L’interaction du monde spirituel et naturel était également délicieusement exprimée dans les nombreuses peintures narratives sur rouleau produites à l’époque médiévale. Les récits de fondation de temples et les biographies de fondateurs saints regorgeaient d’épisodes décrivant des forces célestes et démoniaques parcourant la terre et interagissant avec la populace à l’échelle humaine. Il y avait une tendance marquée vers une domestication confortable du surnaturel. La distinction nette entre le bien et le mal était doucement réduite, et les êtres d’un autre monde prenaient des caractéristiques d’ambiguïté humaine qui leur accordaient un niveau d’approchabilité, défaisant prosaïquement le parfait de l’un ou l’autre extrême.

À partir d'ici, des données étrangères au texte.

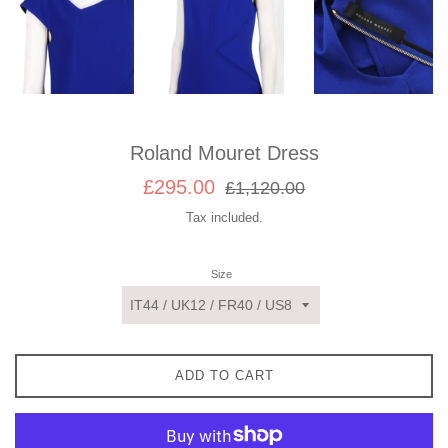
Roland Mouret Dress
Sale
Regular
£295.00
£1,120.00
price
price
Tax included.
Size
ADD TO CART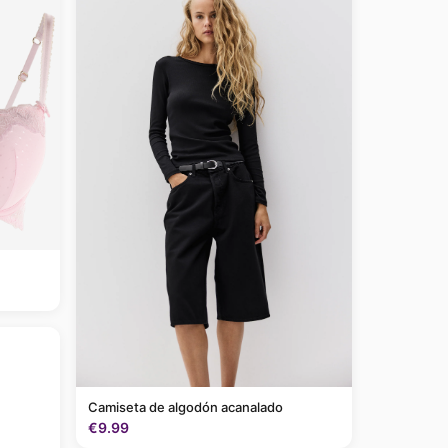
Camiseta de algodón acanalado
€9.99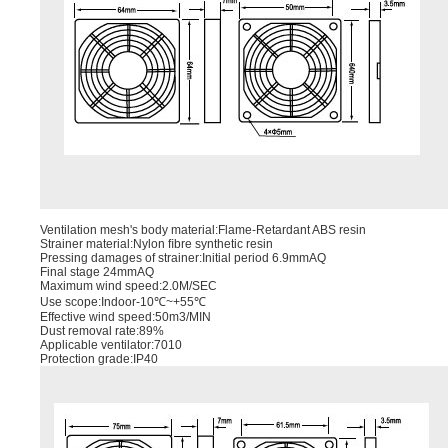
Ventilation mesh's body material:Flame-Retardant ABS resin
Strainer material:Nylon ﬁbre synthetic resin
Pressing damages of strainer:Initial period 6.9mmAQ
Final stage 24mmAQ
Maximum wind speed:2.0M/SEC
Use scope:Indoor-10℃~+55℃
Effective wind speed:50m3/MIN
Dust removal rate:89%
Applicable ventilator:7010
Protection grade:IP40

Même des œuvres plus évidemment décoratives, comme les émaux sur glaçure brillamment polychromés populaires à partir du XVIIe siècle, sélectionnaient la prépondérance de leur imagerie de surface dans le monde naturel. Les motifs répétés que l’on trouve sur les surfaces des textiles, des céramiques et des laques sont généralement des abstractions soigneusement travaillées de formes naturelles telles que des vagues ou des aiguilles de pin. Dans de nombreux cas, le motif, comme une sorte d’indice ou de suggestion de la sous-structure moléculaire, est préféré au réalisme soigneusement rendu.

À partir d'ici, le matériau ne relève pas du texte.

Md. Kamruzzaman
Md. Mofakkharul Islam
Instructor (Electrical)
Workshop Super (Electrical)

Le monde quotidien de l’activité humaine a été soigneusement observé par les artistes japonais. Par exemple, la figure humaine dans une multiplicité de poses banales a été mémorablement enregistrée par l’artiste graveur Hokusai (1760-1849). L’excentricité et l’humour ont rarement échappé aux nombreux créateurs anonymes de parchemins médiévaux ou de peintures sur écran du XVIIe siècle. Le sang et le sang, qu’il s’agisse de batailles ou d’actes criminels, étaient vigoureusement enregistrés comme des aspects indéniables de l’être humain. De même, le sensuel et l’érotique étaient rendus de manière délicieuse et indéniable. La révérence et la curiosité à l’égard du naturel s’étendaient de la botanique à toutes les dimensions de l’activité humaine.

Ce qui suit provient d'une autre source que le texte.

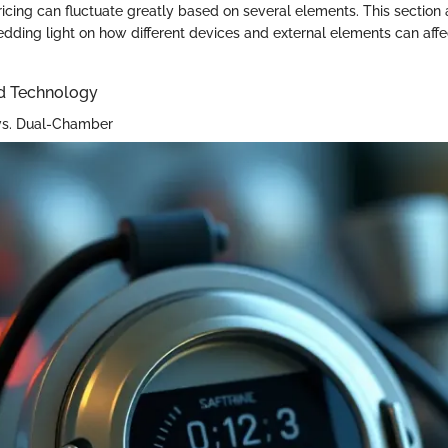
ricing can fluctuate greatly based on several elements. This section
edding light on how different devices and external elements can affe
d Technology
vs. Dual-Chamber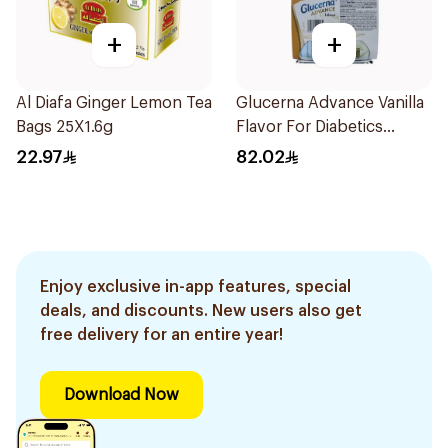
+
+
Al Diafa Ginger Lemon Tea
Glucerna Advance Vanilla
Bags 25X1.6g
Flavor For Diabetics
4×220Ml 1Packet
22.97
82.02
Enjoy exclusive in-app features, special
deals, and discounts. New users also get
free delivery for an entire year!
Download Now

En résumé, l’éventail des arts visuels japonais est vaste, et certains éléments semblent véritablement antithétiques. Un manuscrit de sutra enluminé du 12e siècle et une scène macabre de seppuku (éviscération rituelle) rendue par l’artiste graveur du 19e siècle Tsukioka Yoshitoshi ne peuvent être forcés à une esthétique commune que de la manière la plus artificielle. Le spectateur est donc invité à s’attendre à une diversité étonnante. Pourtant, au sein de ce corps d’expression diversifié, certains éléments caractéristiques semblent récurrents : un art agressivement assimilateur, un profond respect pour la nature en tant que modèle, une préférence décidée pour le plaisir par rapport à l’affirmation dogmatique dans la description des phénomènes, une tendance à donner de la compassion et une échelle humaine à l’iconographie religieuse, et une affection pour les matériaux en tant que vecteurs importants de sens.